• GIVEN PROBLEM:
Scale only the items from the line that contains "pose: elev=349.1 azim=334.2" through the line that contains "Dot at: (289, 266)" and write those lines out again, requests included, with each dot coordinate in the answers multiplied by 2.05 and rounded to a whole number, halves rounded up. Leave the pictures out and change nothing in the requests.

• DATA SHOWN:
--- Begin ---
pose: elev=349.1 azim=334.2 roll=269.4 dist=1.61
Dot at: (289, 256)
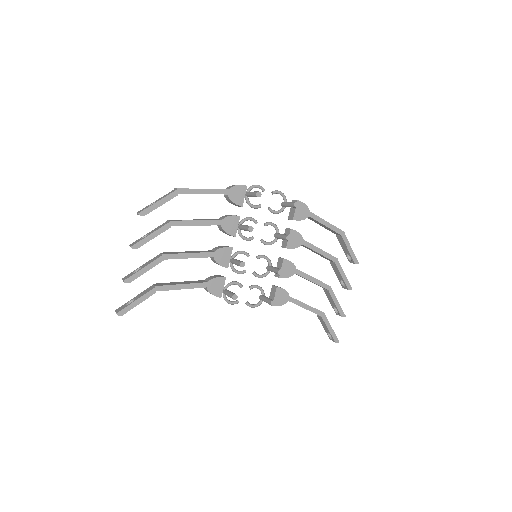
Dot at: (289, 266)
--- End ---
--- Begin ---
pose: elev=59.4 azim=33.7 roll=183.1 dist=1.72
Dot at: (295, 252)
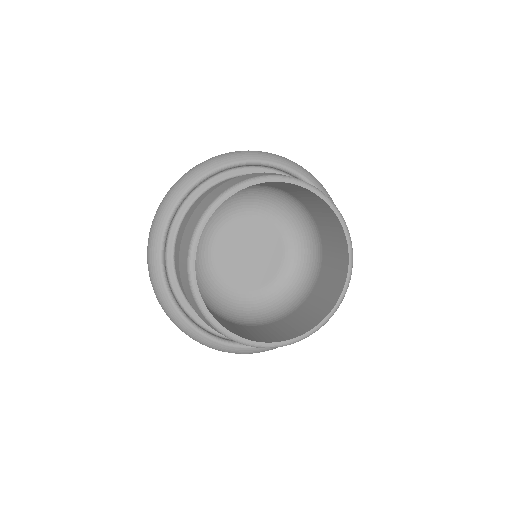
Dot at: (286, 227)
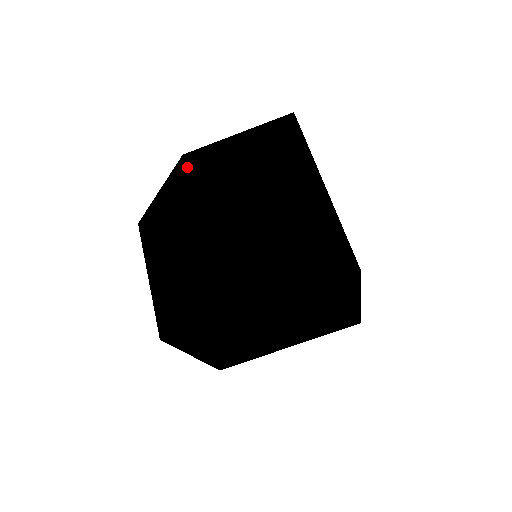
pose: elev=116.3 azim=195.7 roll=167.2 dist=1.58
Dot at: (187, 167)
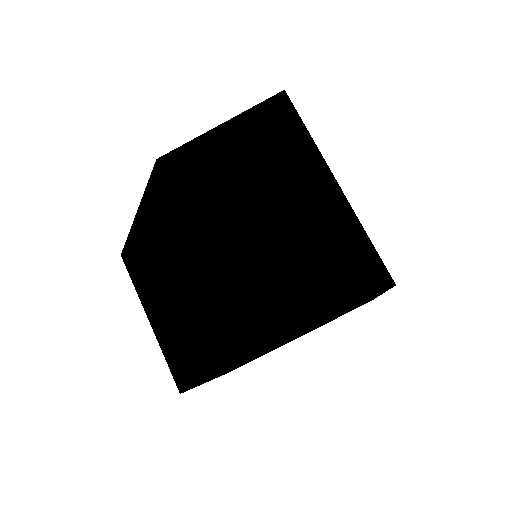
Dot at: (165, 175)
--- End ---
• RESULT OF THIS TASK:
pose: elev=349.1 azim=334.2 roll=269.4 dist=1.61
Dot at: (289, 256)
Dot at: (592, 545)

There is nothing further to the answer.